In India, as you noticed, we "prepone" things, do the "needful", ask "doubts", and ask what's your "good name". But we don't expect westerners to actually use Indianisms.

While it's not offensive per se, I'd consider it unnecessary. Use your own style of English, is what I'd recommend. What would be offensive is if you would "correct" Indians about their words, words that are now well understood or accepted throughout India, although disliked by other speakers of English.

I am, as many here already know, an Indian. I also speak many Indian languages. Cambridge and a few other dictionaries suggest that "do the needful" was originally British but then picked up by Indians.

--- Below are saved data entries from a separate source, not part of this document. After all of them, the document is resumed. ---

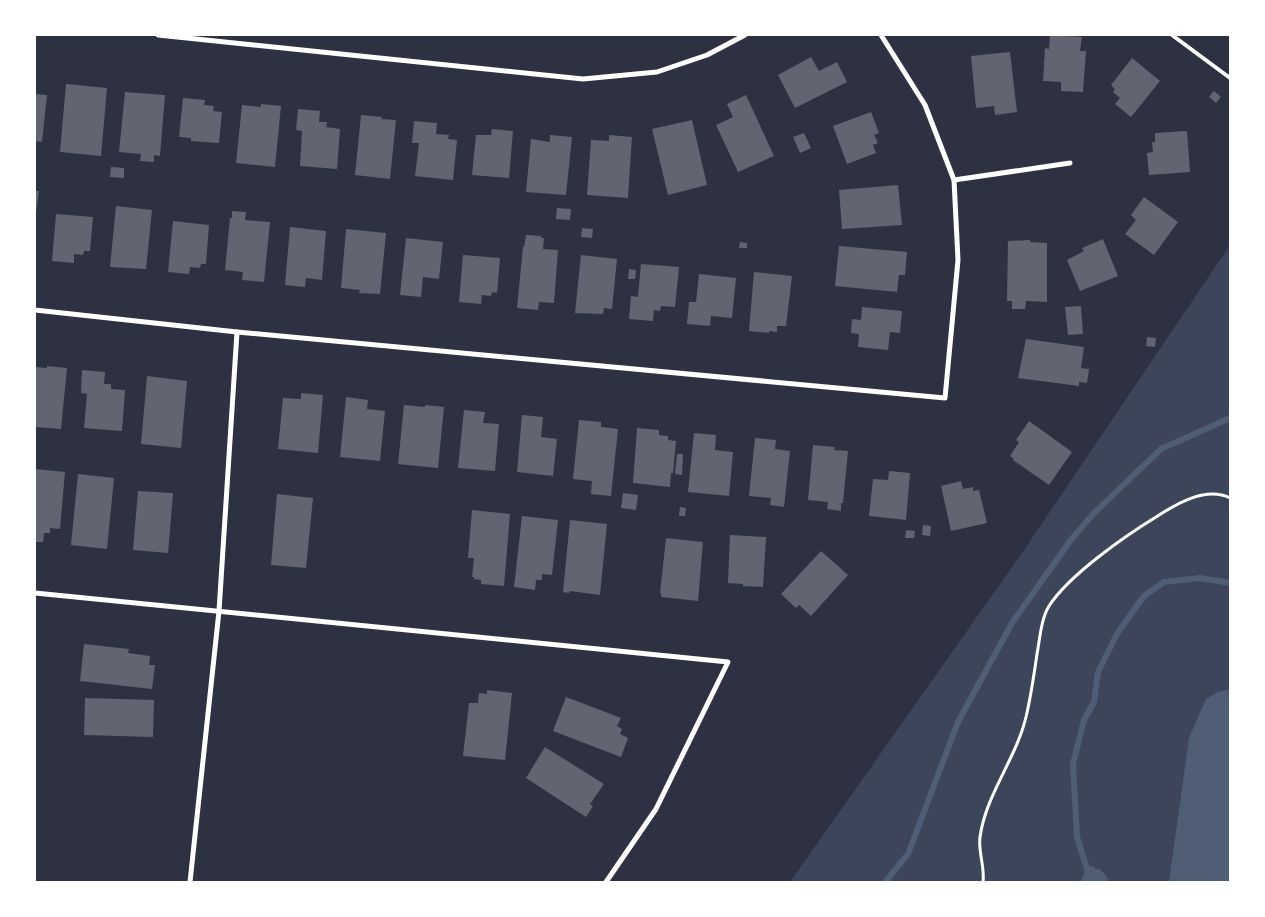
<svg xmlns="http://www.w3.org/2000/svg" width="1265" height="917" font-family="'DejaVu Sans',sans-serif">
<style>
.green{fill:#3c4559}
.water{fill:#4f5d75}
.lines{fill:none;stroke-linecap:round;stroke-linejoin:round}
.stream{stroke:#4f5d75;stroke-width:6}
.building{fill:#626471}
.path{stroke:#fff;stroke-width:3}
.service{stroke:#fff;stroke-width:4}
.minor{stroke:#fff;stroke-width:5}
</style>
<rect width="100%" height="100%" fill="#2d3142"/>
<path class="green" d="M 1230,245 L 1230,882 L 790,882 L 1024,550 Z"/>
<g class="water">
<path d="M 1230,689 L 1230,882 L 1169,882 L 1189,738 L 1206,699 L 1218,692 Z"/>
<path d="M 1092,869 L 1100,869 L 1107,877 L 1108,882 L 1081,882 L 1084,873 Z"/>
</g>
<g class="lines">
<g class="stream">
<path d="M 885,882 L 908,854 L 958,722 L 1012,623 L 1070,541 L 1093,514 L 1161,449 L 1230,418"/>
<path d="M 1092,882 L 1092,869 L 1089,875 L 1077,837 L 1073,764 L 1084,720 L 1094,702 L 1098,672 L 1117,634 L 1144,596 L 1164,582 L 1200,578 L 1230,583"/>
</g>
</g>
<g class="building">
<path d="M 1050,35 L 1082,37 L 1080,51 L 1086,51 L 1083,92 L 1061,91 L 1061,82 L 1043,81 L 1045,48 L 1049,49 Z"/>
<path d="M 1010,52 L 1017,112 L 995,115 L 994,106 L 976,108 L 971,56 Z"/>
<path d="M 811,57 L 819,71 L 837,62 L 847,82 L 795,108 L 778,75 Z"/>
<path d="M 1132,58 L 1160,81 L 1131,117 L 1115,104 L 1120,98 L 1113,92 L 1115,89 L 1111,85 Z"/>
<path d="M 66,84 L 107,88 L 101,156 L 60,152 Z"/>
<path d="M 1214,91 L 1221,97 L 1216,103 L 1209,97 Z"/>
<path d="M 125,92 L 165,95 L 160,156 L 154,155 L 154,162 L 140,161 L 141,154 L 119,152 Z"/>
<path d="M 35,94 L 47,95 L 42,142 L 35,141 Z"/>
<path d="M 746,95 L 774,156 L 738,172 L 716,125 L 733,117 L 727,104 Z"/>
<path d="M 183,98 L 205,100 L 204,105 L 214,106 L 213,111 L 222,112 L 219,143 L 191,141 L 191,138 L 179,137 Z"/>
<path d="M 261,104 L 281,106 L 275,167 L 236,163 L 242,105 L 261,107 Z"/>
<path d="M 298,109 L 320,111 L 319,122 L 327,122 L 326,127 L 340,129 L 337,169 L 300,166 L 302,131 L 296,130 Z"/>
<path d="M 871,112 L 879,133 L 874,135 L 878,143 L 873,145 L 876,153 L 847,164 L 833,126 Z"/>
<path d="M 361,115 L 382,117 L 381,119 L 396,120 L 390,179 L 355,175 Z"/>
<path d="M 692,120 L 707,185 L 668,195 L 652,129 Z"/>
<path d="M 414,121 L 437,123 L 436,134 L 449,135 L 448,139 L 457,140 L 453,180 L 415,176 L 419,143 L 412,143 Z"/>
<path d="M 492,129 L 513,131 L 509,178 L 472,175 L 476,135 L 491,135 Z"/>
<path d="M 1187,131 L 1190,172 L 1149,175 L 1147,153 L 1153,152 L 1152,142 L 1155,142 L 1155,133 Z"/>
<path d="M 804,133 L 811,148 L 800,153 L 793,137 Z"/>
<path d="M 550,135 L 572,137 L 566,195 L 526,192 L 531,139 L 550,142 Z"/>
<path d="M 609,135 L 632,137 L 628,198 L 587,195 L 591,140 L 609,141 Z"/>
<path d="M 111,167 L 124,168 L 124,178 L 110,177 Z"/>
<path d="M 898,185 L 902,225 L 842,229 L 839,190 Z"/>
<path d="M 35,191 L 39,191 L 36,213 L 35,213 Z"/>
<path d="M 1144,197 L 1178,222 L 1154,255 L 1125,234 L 1136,220 L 1131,215 Z"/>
<path d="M 116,206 L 152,210 L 146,269 L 110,267 Z"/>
<path d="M 557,208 L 571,209 L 570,220 L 556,219 Z"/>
<path d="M 232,211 L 246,212 L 245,220 L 270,222 L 264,282 L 242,280 L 243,272 L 225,270 L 230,218 L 232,218 Z"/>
<path d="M 56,214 L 93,217 L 90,251 L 84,251 L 83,255 L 74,254 L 74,263 L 52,261 Z"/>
<path d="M 173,221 L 209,225 L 206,264 L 201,264 L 200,268 L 190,267 L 189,274 L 168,272 Z"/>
<path d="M 290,227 L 326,231 L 322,280 L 306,278 L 305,287 L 285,285 Z"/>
<path d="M 582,228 L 593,229 L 592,238 L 581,237 Z"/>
<path d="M 346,229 L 386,233 L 380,294 L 359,293 L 360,290 L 341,288 Z"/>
<path d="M 526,235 L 541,236 L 541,238 L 544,238 L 543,249 L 558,250 L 554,303 L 539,302 L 538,310 L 517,308 L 523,247 L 524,247 Z"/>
<path d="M 406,238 L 443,242 L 439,279 L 423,277 L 421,297 L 400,295 Z"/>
<path d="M 1103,239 L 1118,276 L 1080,291 L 1067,260 L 1084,251 L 1082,248 Z"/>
<path d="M 1030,240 L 1030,242 L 1047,243 L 1047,302 L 1026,301 L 1025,309 L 1012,309 L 1012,301 L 1007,301 L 1008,241 Z"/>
<path d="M 740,242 L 747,243 L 747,248 L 739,248 Z"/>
<path d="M 839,246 L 907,252 L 905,275 L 899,275 L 897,292 L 835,286 Z"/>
<path d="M 463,255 L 500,258 L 497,293 L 492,292 L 491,296 L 482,295 L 481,304 L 459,302 Z"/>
<path d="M 581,255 L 617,259 L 612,309 L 604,308 L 603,314 L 575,313 Z"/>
<path d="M 641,264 L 679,267 L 675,307 L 661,306 L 660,311 L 654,310 L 653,321 L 629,319 L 631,296 L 638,297 Z"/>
<path d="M 629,269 L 636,270 L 635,279 L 628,279 Z"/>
<path d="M 754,272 L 792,276 L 786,326 L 777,326 L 777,332 L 769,331 L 769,333 L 749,331 Z"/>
<path d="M 699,274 L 736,278 L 732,318 L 711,316 L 710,326 L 687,324 L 689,302 L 696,302 Z"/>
<path d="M 1081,306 L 1083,334 L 1068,335 L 1065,307 Z"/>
<path d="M 862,307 L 902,311 L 900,333 L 890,332 L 888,350 L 858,347 L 859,334 L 851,333 L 852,319 L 861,320 Z"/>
<path d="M 1147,337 L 1156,338 L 1155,347 L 1146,346 Z"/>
<path d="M 1026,339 L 1084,347 L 1081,368 L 1089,369 L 1087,383 L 1079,382 L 1079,386 L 1018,378 Z"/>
<path d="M 47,366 L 67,368 L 61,429 L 35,427 L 35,367 L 47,368 Z"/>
<path d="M 82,370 L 105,372 L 104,384 L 111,384 L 111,389 L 125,390 L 122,431 L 84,428 L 87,394 L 81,393 Z"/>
<path d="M 147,376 L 187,381 L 181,448 L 141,444 Z"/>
<path d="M 301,393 L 323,395 L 318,453 L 278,449 L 283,398 L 301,399 Z"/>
<path d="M 346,397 L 368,400 L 367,409 L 385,411 L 380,461 L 340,457 Z"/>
<path d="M 404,405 L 425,407 L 425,405 L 444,407 L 438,468 L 398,464 Z"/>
<path d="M 464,410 L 485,412 L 483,423 L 499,424 L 495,471 L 458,468 Z"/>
<path d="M 522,415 L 543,417 L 541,437 L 557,439 L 553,476 L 517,472 Z"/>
<path d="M 579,420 L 601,422 L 601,427 L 618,429 L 611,496 L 591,494 L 592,481 L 573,479 Z"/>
<path d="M 1029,421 L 1072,452 L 1049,485 L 1013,460 L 1014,459 L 1010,456 L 1019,442 L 1016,440 Z"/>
<path d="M 637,428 L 659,430 L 659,435 L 668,436 L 668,440 L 676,441 L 673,473 L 671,473 L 670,487 L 633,483 Z"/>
<path d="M 694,433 L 716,435 L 715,450 L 733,452 L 729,496 L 688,492 Z"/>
<path d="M 755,438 L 776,440 L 775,449 L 790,451 L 784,507 L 770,505 L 771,498 L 749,496 Z"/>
<path d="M 813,445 L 835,447 L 834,450 L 848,451 L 843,503 L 841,503 L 841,511 L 827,509 L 828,502 L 808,500 Z"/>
<path d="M 677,454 L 683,454 L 682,475 L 675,474 Z"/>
<path d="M 35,469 L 65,472 L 60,529 L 50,528 L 50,533 L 44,533 L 43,542 L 35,542 Z"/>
<path d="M 889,471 L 910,473 L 906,520 L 869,516 L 873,479 L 888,480 Z"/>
<path d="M 78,474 L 114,478 L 107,549 L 71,545 Z"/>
<path d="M 961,481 L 963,489 L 973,487 L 973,491 L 979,490 L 987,523 L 951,531 L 941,486 Z"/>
<path d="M 138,491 L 173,493 L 168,553 L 133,550 Z"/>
<path d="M 623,493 L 638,495 L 636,510 L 621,508 Z"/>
<path d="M 277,494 L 313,498 L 306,568 L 271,565 Z"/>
<path d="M 680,507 L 686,508 L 685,516 L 679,516 Z"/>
<path d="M 472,510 L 510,514 L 504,586 L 481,584 L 481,580 L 474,579 L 474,577 L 472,577 L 474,558 L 468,558 Z"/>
<path d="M 522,516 L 558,520 L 552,575 L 542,574 L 542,580 L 536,580 L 535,590 L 514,587 Z"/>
<path d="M 570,520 L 607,524 L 600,595 L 570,591 L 569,593 L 563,592 Z"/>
<path d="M 923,525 L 931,526 L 930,536 L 922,535 Z"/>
<path d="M 906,530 L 915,531 L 914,538 L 905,538 Z"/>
<path d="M 730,535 L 766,537 L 763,587 L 743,586 L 743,584 L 728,583 Z"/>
<path d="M 666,538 L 703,542 L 698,601 L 661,597 L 661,593 L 660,593 Z"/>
<path d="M 821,551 L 848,575 L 811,616 L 799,605 L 796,608 L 781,594 Z"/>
<path d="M 84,644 L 129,649 L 128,653 L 150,656 L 149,665 L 155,665 L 152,689 L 80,681 Z"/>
<path d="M 487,690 L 512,693 L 505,760 L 463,756 L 469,703 L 478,703 L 479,693 L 487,694 Z"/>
<path d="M 566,697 L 621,718 L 617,726 L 622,729 L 620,734 L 628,738 L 621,757 L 553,731 Z"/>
<path d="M 85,698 L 154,700 L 153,737 L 84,735 Z"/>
<path d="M 545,747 L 604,784 L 590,804 L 593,806 L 586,817 L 526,778 Z"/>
</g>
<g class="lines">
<path class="path" d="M 983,882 C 985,867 978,852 980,837 C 986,794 1016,759 1026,717 C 1031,696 1034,675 1037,654 C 1040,638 1041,619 1049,606 C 1069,575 1125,536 1156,517 C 1176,504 1206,486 1230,498"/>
<path class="service" d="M 1172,35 L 1230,78"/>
<g class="minor">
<path d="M 158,35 L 583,79 L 657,72 L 707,55 L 745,35"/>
<path d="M 954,180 L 1070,163"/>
<path d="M 35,310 L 237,332 L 945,398 L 958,260 L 954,180 L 925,105 L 881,35"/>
<path d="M 35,593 L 728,662 L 656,809 L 606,882"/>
<path d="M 190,882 L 219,611 L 237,332"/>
</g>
</g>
<rect width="1265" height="917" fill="none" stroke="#ffffff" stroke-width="72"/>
</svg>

  • I'm honestly curious; is there a reason why Indians favor "needful"? I've never heard anyone else use the word, especially in a context of "do the needful". Is it something that literally translates to a common Hindi word? Is it a part of the regional English dialect in India?
    – Flater
    Dec 5, 2017 at 11:32
  • Not exactly, but I grew up hearing "do the needful" in place of "do what's necessary". I don't know how exactly or who first made it Indian. It must have originally come from the British.
    – NVZ
    Dec 5, 2017 at 11:38
  • I'm British, Scottish by birth and inclination, Northern English by heritage. I use 'do the needful' because it was part of my language landscape growing up in the 60s/70s. Now that I think about it, it is just possible that my father picked it up at work from Bangladeshi and Gujarati colleagues. but whether it is Indian or English in origin, its isn't unknown here.
    – user9837
    Dec 5, 2017 at 12:10
  • @Spagirl Cambridge and a few other dictionaries suggest that "do the needful" was originally British but then picked up by Indians.
    – NVZ
    Dec 5, 2017 at 14:06

I would say that, if you don't see the other person struggling to understand you, there is no need to adapt to their version of English, they will understand you either way. I would add that you should not try to correct them, either. (I once told a professor "I have a doubt" and he replied out loud, in front of all the class, "no, you have a question" and I'm still angry.)